(Short exercise 1): Please rewrite the stretch of the comment about Intel's response from "Another false alarm, apparently, by" through "to report here.", putting "that outlet" in place of "ZDNet".
(Short exercise 2): For each statement, say yes or no as to whether it agrees with the comment about Intel's response, and quote the deciding words: (a) Intel says the vulnerabilities can be fully addressed with existing Spectre and Meltdown mitigations; (b) the writer still visits ZDNet regularly; (c) Intel's response was placed at the top of the article.

(Document segment):
Another false alarm, apparently, by "researchers" seeking publicity for themselves and their associated colleges. Intel writes: The vulnerabilities documented in this paper can be fully addressed by applying existing mitigation techniques for Spectre and Meltdown, including those previously documented here, and elsewhere by other chipmakers. Protecting customers continues to be a critical priority for us and we are thankful to the teams at Graz University of Technology, imec-DistriNet, KU Leuven, & the College of William and Mary for their ongoing research In other words, these holes have already been filled! ZDNet always seems to sensationalize things--I never go there, myself, anymore. Haven't for many years. Ah, the battle for page hits goes on! So funny how they put this response by Intel at the *bottom* of the article...;) There is nothing new to report here.

(Record excerpts):

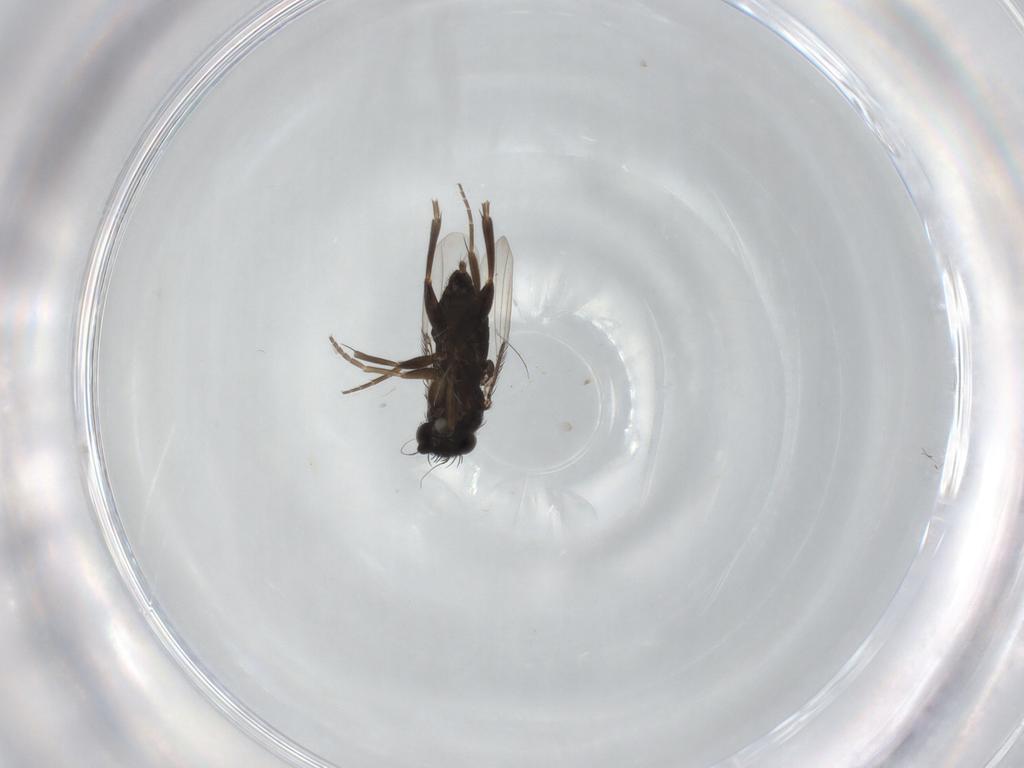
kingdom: Animalia
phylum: Arthropoda
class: Insecta
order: Diptera
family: Phoridae
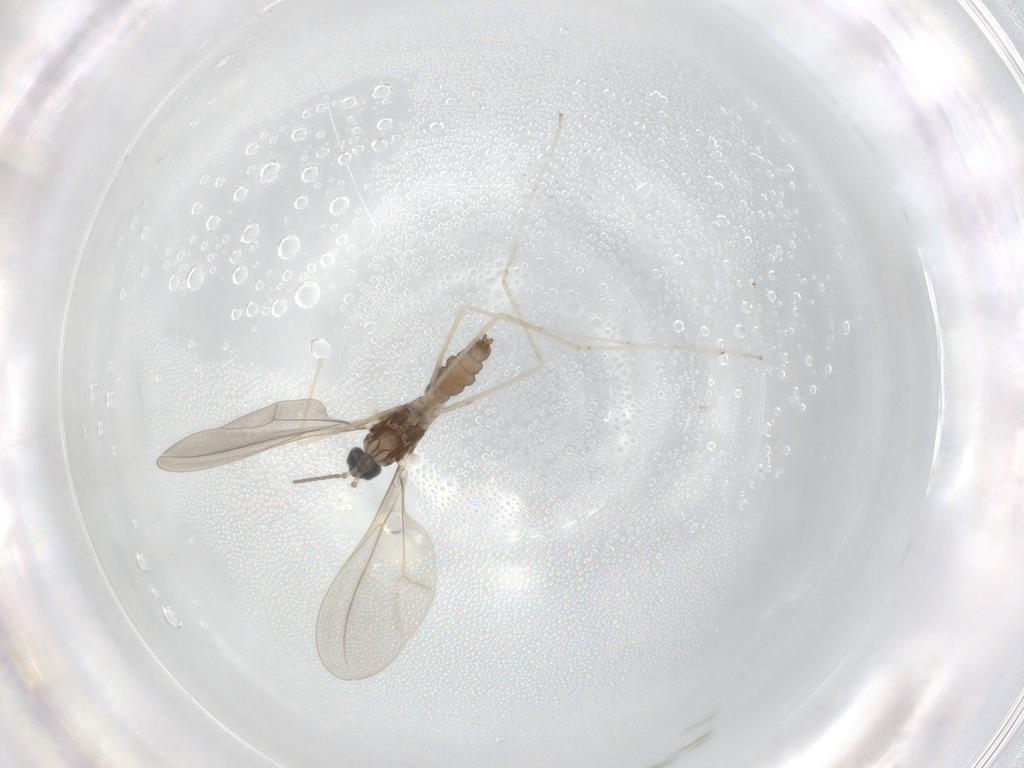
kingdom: Animalia
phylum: Arthropoda
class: Insecta
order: Diptera
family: Cecidomyiidae
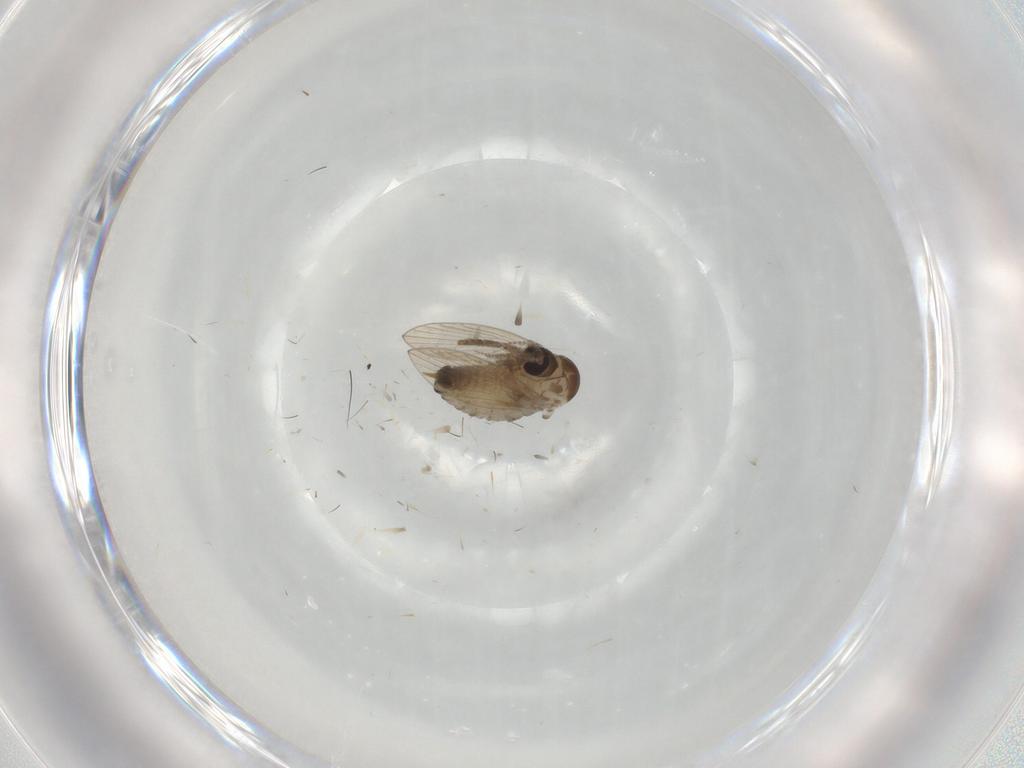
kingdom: Animalia
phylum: Arthropoda
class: Insecta
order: Diptera
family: Psychodidae
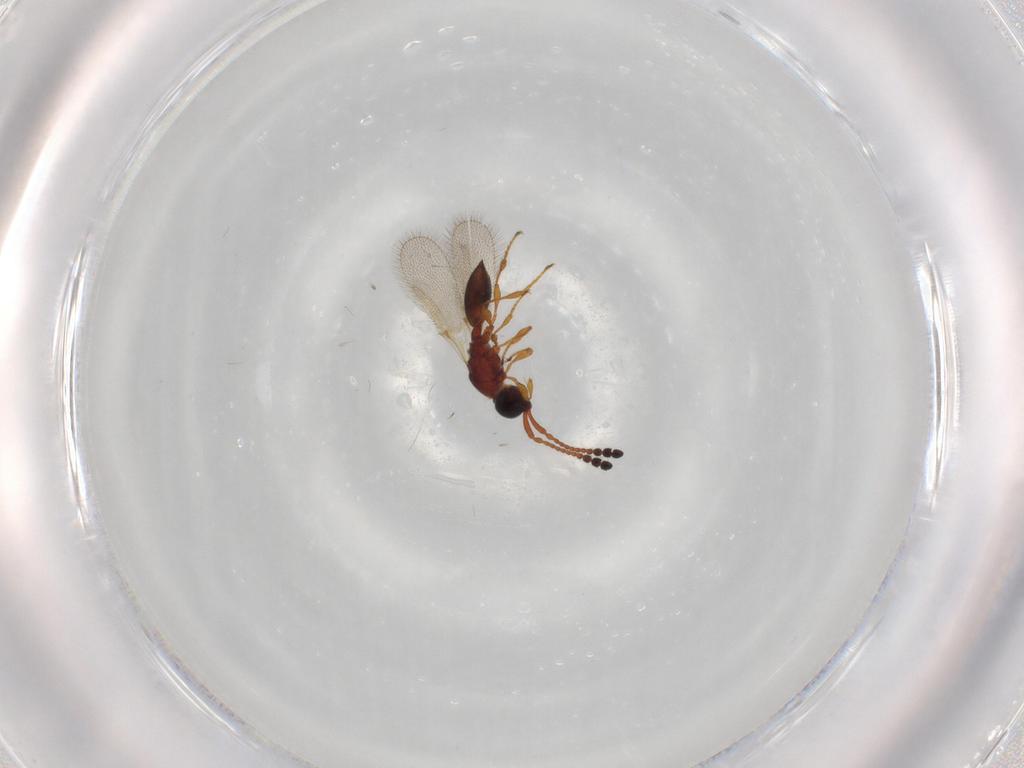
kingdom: Animalia
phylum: Arthropoda
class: Insecta
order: Hymenoptera
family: Diapriidae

(Answer 1):
Another false alarm, apparently, by "researchers" seeking publicity for themselves and their associated colleges. Intel writes: The vulnerabilities documented in this paper can be fully addressed by applying existing mitigation techniques for Spectre and Meltdown, including those previously documented here, and elsewhere by other chipmakers. Protecting customers continues to be a critical priority for us and we are thankful to the teams at Graz University of Technology, imec-DistriNet, KU Leuven, & the College of William and Mary for their ongoing research In other words, these holes have already been filled! that outlet always seems to sensationalize things--I never go there, myself, anymore. Haven't for many years. Ah, the battle for page hits goes on! So funny how they put this response by Intel at the *bottom* of the article...;) There is nothing new to report here.

(Answer 2):
(a) Yes: "can be fully addressed by applying existing mitigation techniques for Spectre and Meltdown"
(b) No: "I never go there, myself, anymore."
(c) No: "they put this response by Intel at the *bottom* of the article"